You can be brief or long-winded.  I appreciate any and all feedback and focus on RV concerns.  Specifically, if you had a researcher at your disposal, what area of the RV industry would you like to see targeted for research? What questions would you like answered? What would improve your RV journey? What entities could we approach to make this travel method a better one?
Looking forward to hearing from any and all.  Have a great week.  I'm currently in Washington DC, warm, New England weather and colour. 
My sincerest thanks,
Marie Cunningham:


----------



## TexasClodhopper (Nov 6, 2011)

Marie, other than for your Masters, what is the purpose of this research? Why do "we" need more research?


----------



## Steve H (Nov 8, 2011)

I saw a similar post over at the Heartland RV Forum. Different poster but same content!


----------



## TexasClodhopper (Nov 9, 2011)

Her post seems like we're a bunch of monkeys needing someone to discover us.


----------



## erniee (Nov 10, 2011)

what areas would I like to see researched-- why I only get 5mpg with my detroit diesel 8v92-- its only pushing 44,000 pounds


----------



## JasonBellJr (Nov 12, 2011)

Regarding the replies to the OP

While I just started to learn about the RV world a couple weeks ago by purchasing a couple on-line books and joining this forum, each book doesn't cover everything, and it appears a lot of information is outdated, especially when it comes to technology. 

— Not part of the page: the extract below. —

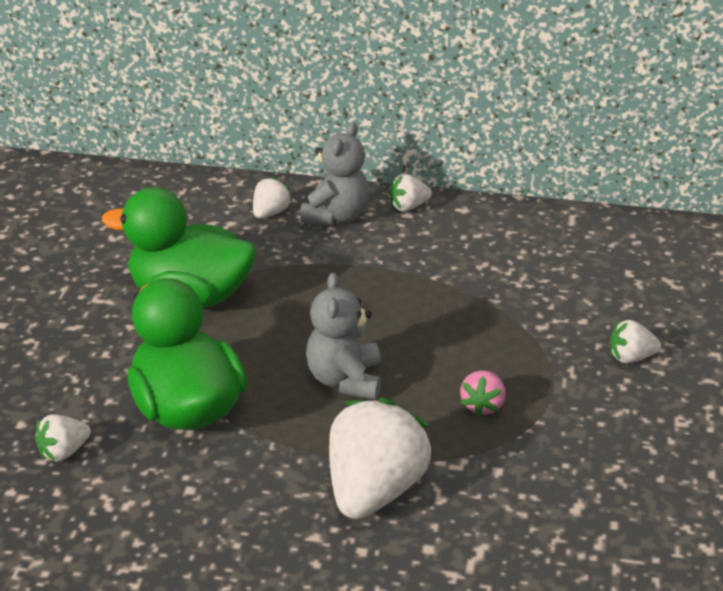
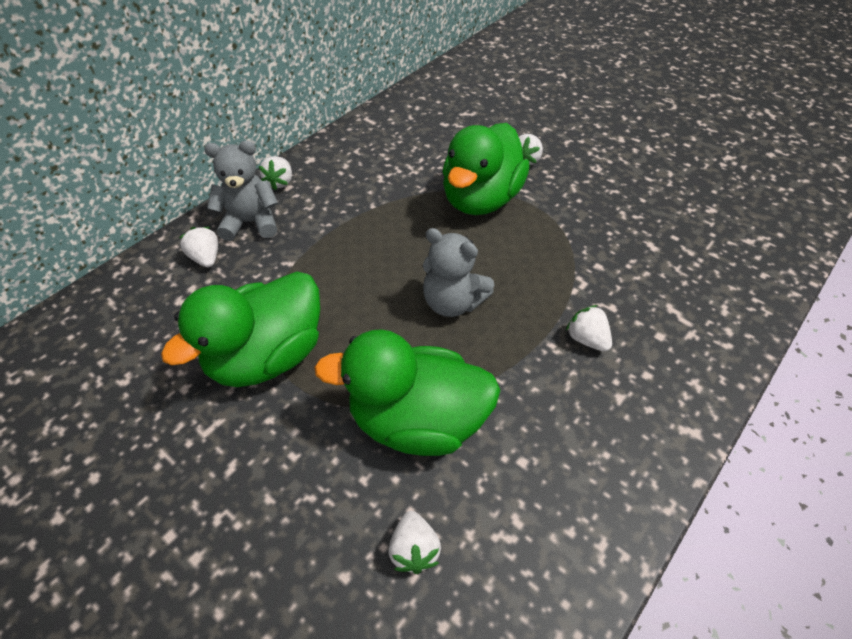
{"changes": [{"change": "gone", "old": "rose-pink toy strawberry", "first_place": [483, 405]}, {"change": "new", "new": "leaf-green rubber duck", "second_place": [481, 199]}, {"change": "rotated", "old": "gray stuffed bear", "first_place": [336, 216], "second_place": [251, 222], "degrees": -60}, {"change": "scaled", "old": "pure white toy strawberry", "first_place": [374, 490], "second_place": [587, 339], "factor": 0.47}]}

My one-and-only post on this forum, had others respond wanting to know the answer to the same question that I was asking - where to start?

So, am I missing something here? If your too experienced to help this girl then don't say anything at all. The OP didn't ask for smart comments. I for one, would like to read what she writes.


----------



## TexasClodhopper (Nov 12, 2011)

In case you didn't read the "OP" post, the "OP" didn't offer to write  anything. She was only wanting to "mine" our experience for her own  benefit. Didn't even have the courtesy to come back and respond.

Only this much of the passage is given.